After four decades of brutal dictatorship, Colonel Muammar el-Qaddafi was executed by rebel fighters who were the product of an uprising conceived at the beginning of this year. Now, with access to the Internet and the latest version of Adobe Flash plug-in, anyone can see more or less just how that assassination transpired.
In a viral cellphone video, originally shown by Qatar’s Al Jazeera network with nearly five million Youtube views and now posted on sites from Facebook to The New York Times, the ousted Libyan despot is seen being dragged and struck amidst a fervent crowd. As they shout “God is Great!” and fire their weapons into the air in celebration, they grab at his bloodied and matted hair whilst kicking his limp body. Other heavily-circulated images show stills of the video of Qaddafi being sodomized with a knife by a fighter at the 16-second mark.
And yet even more harrowing footage has been disseminated: Qaddafi’s bullet-wounded and half-naked body on display in a market freezer in the Libyan port city of Misurata. Videos taken inside the cooler show dozens of jubilant Libyans documenting his (apparently washed) corpse with their mobile phones.
But perhaps this degree of documentation is unsurprising. Perhaps it is a product of a generation that operates in a global digital age. Perhaps it is practically expected that such a pivotal event in this series of Arab revolts is so graphically recorded. It seems almost silly to be appalled at the instant ferrying of these very visceral videos and photographs.
Yet our consumption of these images raises a question that is rife with ethical evocations: should we have such unfettered access to visual records of war and trauma? Photographs of dismembered bodies, videos of massacre and execution and artistic renditions of combat are pervasive in a culture that thrives on immediacy and interactivity. But it is this insatiability that we should maybe be concerned with — the fact that we have become desensitized to images that should shock instead of fascinate.
And we don’t seek just any images, but images produced in the “anti-art” style. That is to say, photographs that don’t look artistic, videos that have the essence of authenticity (a shaky hand, a foggy lens, etc.). This inclination towards what seems to be born by chance, and not by craft, is due to our desire to feel ethically comfortable with gawking at images of misery. We’re uncomfortable with anything perfectly composed because it exposes our perverse impulse to gawk in the first place.

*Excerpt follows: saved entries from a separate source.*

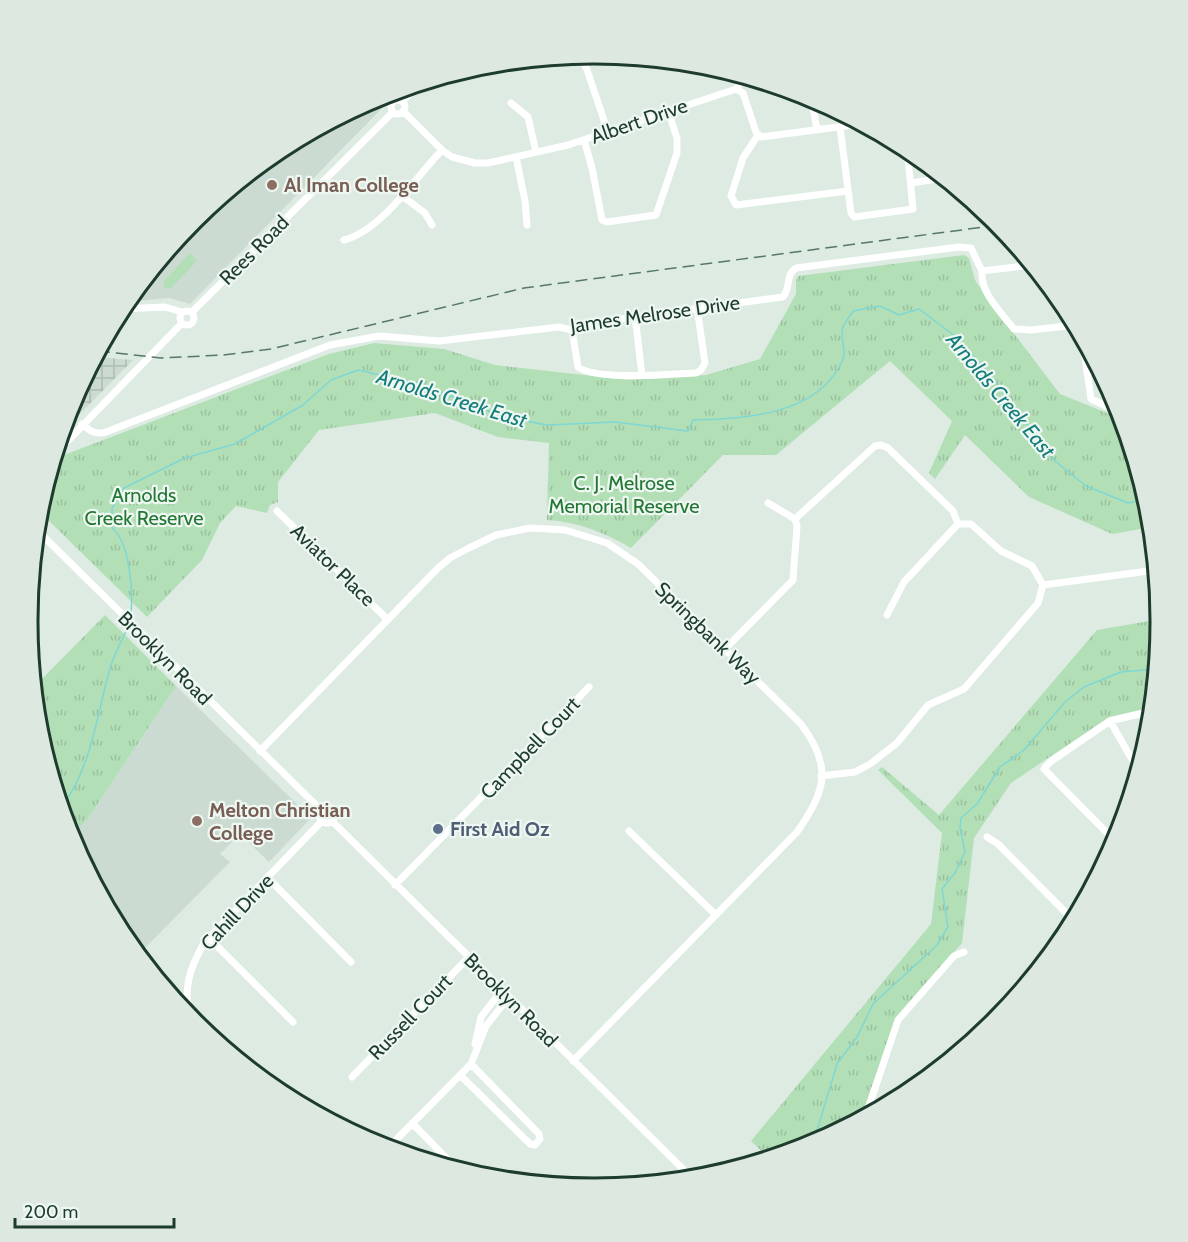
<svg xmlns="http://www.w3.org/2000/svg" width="1188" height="1242" viewBox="0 0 1188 1242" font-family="Cabin,sans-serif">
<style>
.built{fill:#cbdbd1}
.industrial{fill:url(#industrial-grid)}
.grass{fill:url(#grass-tufts)}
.garden{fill:#b3dfb7}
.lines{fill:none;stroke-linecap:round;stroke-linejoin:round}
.stream{stroke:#7ed7d4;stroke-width:1.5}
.minor{stroke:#fff;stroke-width:7}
.rail{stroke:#577869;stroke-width:1.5;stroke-dasharray:12 6;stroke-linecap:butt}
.education-dot{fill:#8d6e63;stroke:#eef7f1;stroke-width:2}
.service-dot{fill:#5c6f8a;stroke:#eef7f1;stroke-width:2}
.labels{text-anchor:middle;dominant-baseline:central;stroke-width:4.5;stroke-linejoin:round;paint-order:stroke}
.street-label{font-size:20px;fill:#1d3c2e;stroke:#eef7f1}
.education-label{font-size:20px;font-weight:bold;fill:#785e54;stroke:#eef7f1;text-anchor:start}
.park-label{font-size:20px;fill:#237734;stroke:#eef7f1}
.service-label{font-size:20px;font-weight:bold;fill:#4e5e75;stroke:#eef7f1;text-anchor:start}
.water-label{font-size:21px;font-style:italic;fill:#127d7b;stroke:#eef7f1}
.rim{fill:none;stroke:#1d3c2e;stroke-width:3}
</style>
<defs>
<pattern id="industrial-grid" width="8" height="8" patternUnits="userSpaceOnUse" patternTransform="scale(1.5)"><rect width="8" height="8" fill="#cbdbd1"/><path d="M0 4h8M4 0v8" fill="none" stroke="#aebdb4"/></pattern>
<pattern id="grass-tufts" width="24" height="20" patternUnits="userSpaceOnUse" patternTransform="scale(1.5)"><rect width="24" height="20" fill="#b3dfb7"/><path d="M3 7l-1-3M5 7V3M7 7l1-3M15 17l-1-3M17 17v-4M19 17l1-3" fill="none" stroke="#9ac09e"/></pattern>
</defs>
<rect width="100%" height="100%" fill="#ddebe2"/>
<path class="built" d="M380,96L387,103L190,304L169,298L126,302L193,220L279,149Z
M176,686L309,816V820L269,862L240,834L220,854L230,862L138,955L122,936L70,837L87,820Z"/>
<path class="industrial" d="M95,357L133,360L63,431L70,404Z"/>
<path class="grass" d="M964,255L969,258L975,280L986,297L1060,394L1122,419L1150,511L1152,527L1112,534L1029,497L965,435L935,479L929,473L952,421L890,361L776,455H723L631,548C604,532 578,522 547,520L549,443L498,437L435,413L319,430L278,482V502L270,505L267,513L236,506L220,523L202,560L147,617L38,510L51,468L64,455L329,354L374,343L444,349L495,365L628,380L706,375L760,359L796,294V280L798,276Z
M105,615L176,686L87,820L70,837L38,731L34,687Z
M1161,619L1152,707L1109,717L1011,783L974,838L962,943L896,1019L860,1119L811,1145L769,1158L751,1141L931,924L942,833L878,770L882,767L939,815L1097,630Z"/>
<path class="garden" d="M190,253L197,261L171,288H165L163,282Z"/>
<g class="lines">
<path class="stream" d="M131,613C133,591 130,542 112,528V508L124,488L185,458L235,444L303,405L331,380L358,370L420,384L505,417L547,425L615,422L688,431L693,420C745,419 820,415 843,359C847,350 839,337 843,327C845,322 850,316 853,311L880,306L899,315L919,309L956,337L987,371L1055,461L1086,486L1128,503L1147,499
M61,808C91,769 97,715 110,668C114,655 121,642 127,629
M813,1144L837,1064L857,1037L873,1004L937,945L948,927L942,889L955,873L965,852L960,827L961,818L977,804L1000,767L1024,750L1065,702L1084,687L1121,672L1156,669"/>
<path class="minor" d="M579,56L586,67L608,132
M738,89L739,75
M811,97L817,130
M391 107a7 7 0 1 1 14 0a7 7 0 1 1-14 0Z
M403,101L418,85
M511,103L528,117L536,152
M403,111L442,150L452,157L475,163H488L568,145L736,89L743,93L756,132L761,137L861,124
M840,127L851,213L854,217L913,209L907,149
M758,135L743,158L731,196L736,205L848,191
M584,140L592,168L602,220L607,222L656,215L677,153V138L668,111
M516,157L525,201L527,225
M911,183L944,178
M402,196L425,213L432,225
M344,240C382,230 415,178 442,150
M982,271C980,293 1001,312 1014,329L1031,330L1076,325
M121,309L165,307L182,312
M180 318a7 7 0 1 1 14 0a7 7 0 1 1-14 0Z
M192,312L393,112
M635,316L642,375
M572,330L578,367C597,381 671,374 696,373L701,370L705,363L697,308
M1082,337L1091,399L1121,413
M82,424C90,431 95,435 106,432L330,345L379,336L439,341L559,327L572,330L583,324L783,297C791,288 785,275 796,268L959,247L971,248L982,271L1032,265
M55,454L182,323
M768,503L795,519
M277,511L388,620
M36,529L321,810
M1043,585L1156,570
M887,615L904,582L958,524
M725,649L793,580L797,526L795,519L875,446L881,445L888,448L953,511L958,524H971L1001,551L1032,566L1043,585L1038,603L964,689L928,705L897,743L870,764L855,772L821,776
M1110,721L1138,770
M260,751L438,568L450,558L469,548L496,535L530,528L565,530L607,543L638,564L801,724C833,767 826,790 797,832L573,1061
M319 815a8 8 0 1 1 16 0a8 8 0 1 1-16 0Z
M332,821L692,1178
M629,831L716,915
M987,837L998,844L1074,921
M1116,842L1044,769L1050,762L1110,721L1152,711
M268,878L351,962
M395,885L589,687
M209,938L293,1022
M190,1019C183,989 189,969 204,943L322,821
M475,1044L481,1017L502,990
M460,1075L530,1144L535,1145L540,1139L539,1134L471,1064
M352,1077L469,957
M866,1115L898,1020L954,956L964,952
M412,1123L458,1170
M388,1148L471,1064L486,1026L509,997
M591,1188L599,1184L605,1187"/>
<path class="rail" d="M98,351L161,358L223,355L271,349L524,288L999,225"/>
</g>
<g class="education-dot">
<circle cx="272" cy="185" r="6"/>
<circle cx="197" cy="821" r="6"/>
</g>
<circle class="service-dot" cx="438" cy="829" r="6"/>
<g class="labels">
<g class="street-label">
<text transform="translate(639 121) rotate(-19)">Albert Drive</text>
<text transform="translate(254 250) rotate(-45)">Rees Road</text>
<text transform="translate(655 314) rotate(-8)">James Melrose Drive</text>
<text transform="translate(333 565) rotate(44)">Aviator Place</text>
<text transform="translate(708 633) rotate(44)">Springbank Way</text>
<text transform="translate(165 658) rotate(45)">Brooklyn Road</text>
<text transform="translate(530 748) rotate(-46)">Campbell Court</text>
<text transform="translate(237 912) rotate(-47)">Cahill Drive</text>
<text transform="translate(511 1000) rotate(45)">Brooklyn Road</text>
<text transform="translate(410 1017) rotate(-46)">Russell Court</text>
</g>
<g class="education-label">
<text x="284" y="185">Al Iman College</text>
<text x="209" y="810">Melton Christian<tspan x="209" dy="23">College</tspan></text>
</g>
<g class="park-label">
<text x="624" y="483">C. J. Melrose<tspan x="624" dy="23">Memorial Reserve</tspan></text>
<text x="144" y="495">Arnolds<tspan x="144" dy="23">Creek Reserve</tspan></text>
</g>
<g class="service-label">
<text x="450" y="829">First Aid Oz</text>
</g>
<g class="water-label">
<text transform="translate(1001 395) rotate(50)">Arnolds Creek East</text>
<text transform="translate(452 398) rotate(17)">Arnolds Creek East</text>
</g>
</g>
<path d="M0 0H1188V1242H0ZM594 64H594A556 556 0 0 1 1150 620V622A556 556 0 0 1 594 1178H594A556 556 0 0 1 38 622V620A556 556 0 0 1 594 64Z" fill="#dde8e1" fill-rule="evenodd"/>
<path class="rim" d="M594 64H594A556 556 0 0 1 1150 620V622A556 556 0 0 1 594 1178H594A556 556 0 0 1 38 622V620A556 556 0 0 1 594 64Z"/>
<path d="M15 1218v9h159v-9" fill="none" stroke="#1d3c2e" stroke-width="3"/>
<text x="24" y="1218" font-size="18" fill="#1d3c2e" stroke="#eef7f1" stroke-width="4.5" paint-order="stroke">200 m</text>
</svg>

There is also issue with our hunt for what American literary theorist Susan Sontag articulates as, “more dramatic (as they’re often described) images, which drives the photographic enterprise, and is part of the normality of a culture in which shock has become a leading stimulus of consumption and source of value.” Sontag is right — headline news is riddled with stories of war and death in the Middle East that still manage to entertain a substantially large audience. And this idea of “entertainment” is an important one to grapple with. If Sontag is accurate in her assertions, then we seem to derive some sort of pleasure from observing that which is gruesome. We are, in a sense, entertained by images of revolutionaries violently taking back their country from an equally violent totalitarian.
Of course we should be aware of those traumatic events that occur beyond our borders. To do otherwise would be to narrow our breadth of knowledge and understanding about the world around us. But to fully immerse ourselves in every tweet, text, news feed, photo and video that comes our way is to numb all of our senses in the face of information that can’t ever be fully tweeted, texted, reported, photographed or videotaped — no matter how steady the hand is that holds the device.